Task item
Once the pictures are set aside, retype the remaining entries exactly.

Page segmentation data
*****

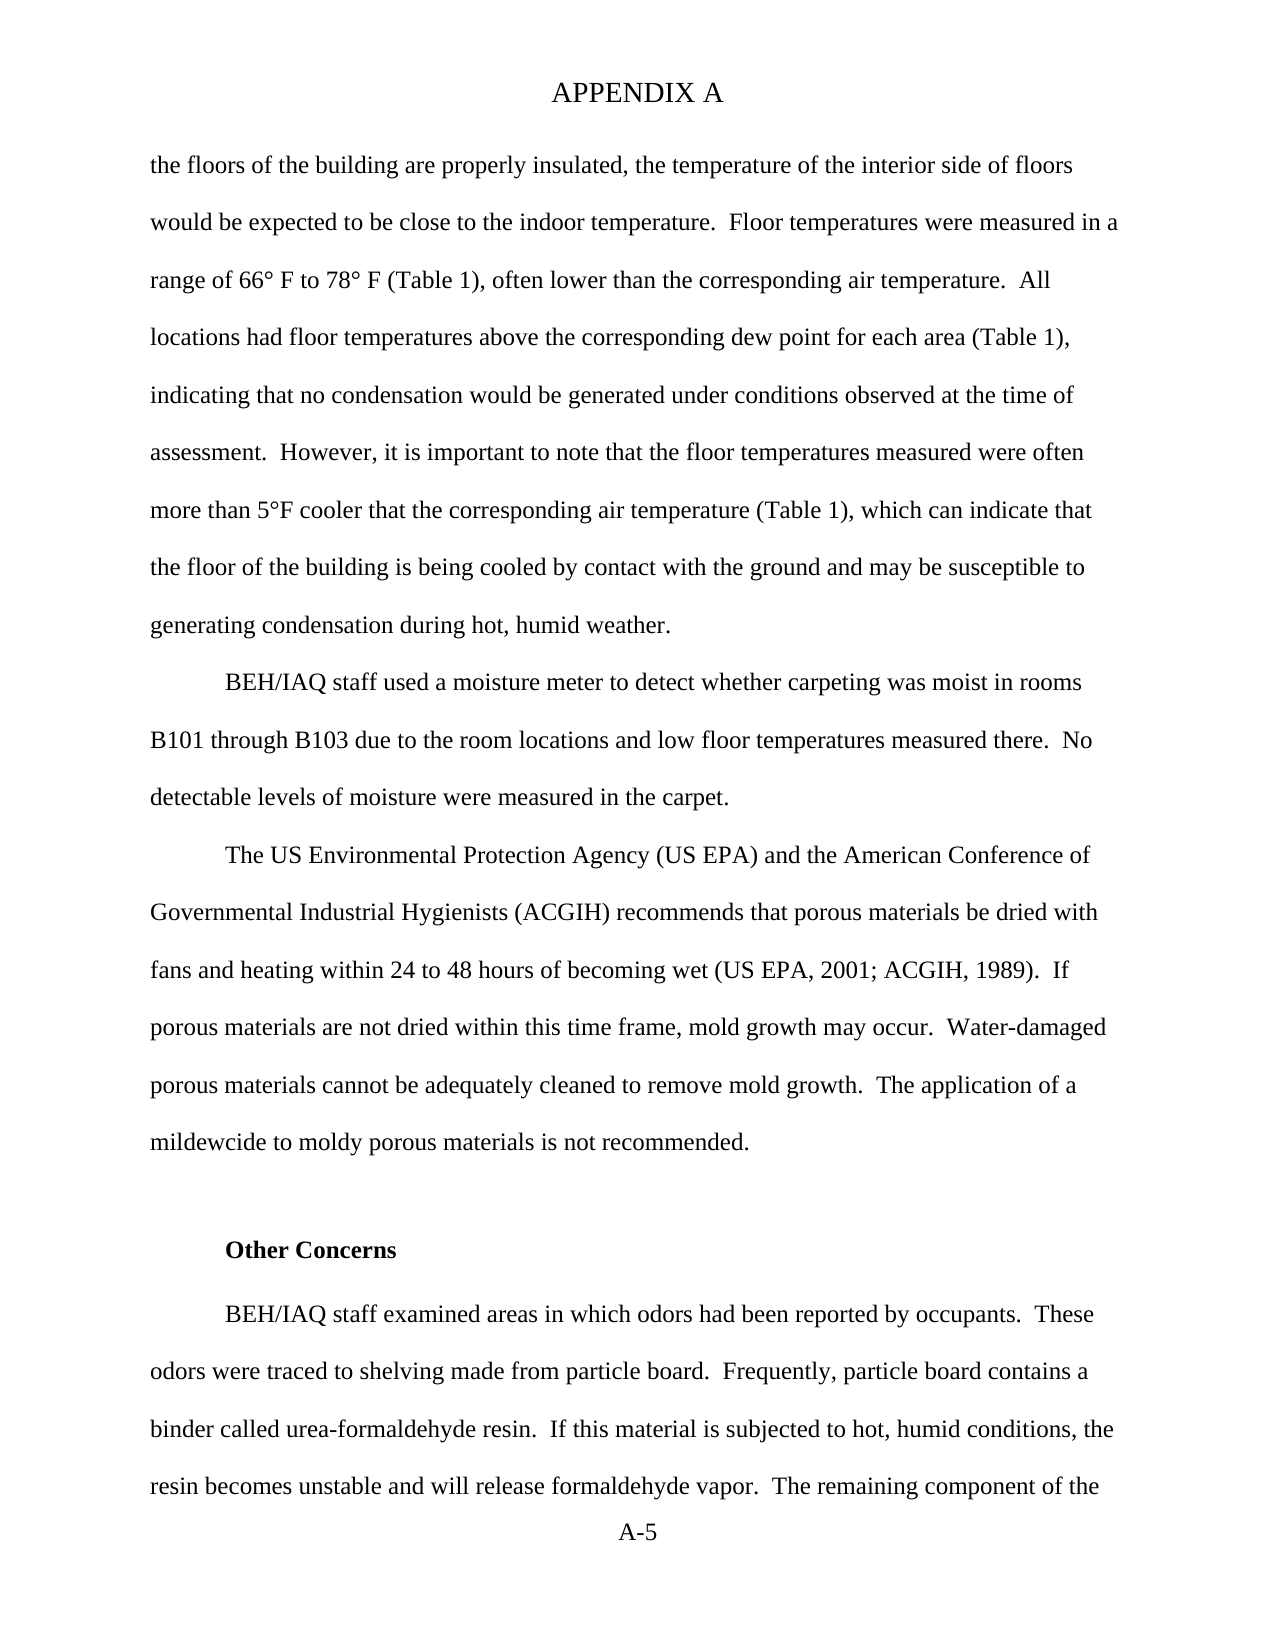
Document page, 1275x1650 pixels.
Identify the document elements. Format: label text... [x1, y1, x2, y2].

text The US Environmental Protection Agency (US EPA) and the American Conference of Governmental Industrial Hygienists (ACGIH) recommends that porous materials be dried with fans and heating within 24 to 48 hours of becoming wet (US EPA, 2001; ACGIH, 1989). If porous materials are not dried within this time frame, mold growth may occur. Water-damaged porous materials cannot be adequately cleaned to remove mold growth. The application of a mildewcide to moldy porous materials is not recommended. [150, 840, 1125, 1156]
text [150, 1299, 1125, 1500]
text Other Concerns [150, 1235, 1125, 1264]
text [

*****

Your solution
Document page, 1275x1650 pixels.
Identify the document elements. Format: label text... [x1, y1, x2, y2].

text The US Environmental Protection Agency (US EPA) and the American Conference of Governmental Industrial Hygienists (ACGIH) recommends that porous materials be dried with fans and heating within 24 to 48 hours of becoming wet (US EPA, 2001; ACGIH, 1989). If porous materials are not dried within this time frame, mold growth may occur. Water-damaged porous materials cannot be adequately cleaned to remove mold growth. The application of a mildewcide to moldy porous materials is not recommended. [150, 840, 1125, 1156]
text [150, 1299, 1125, 1500]
text Other Concerns [150, 1235, 1125, 1264]
text [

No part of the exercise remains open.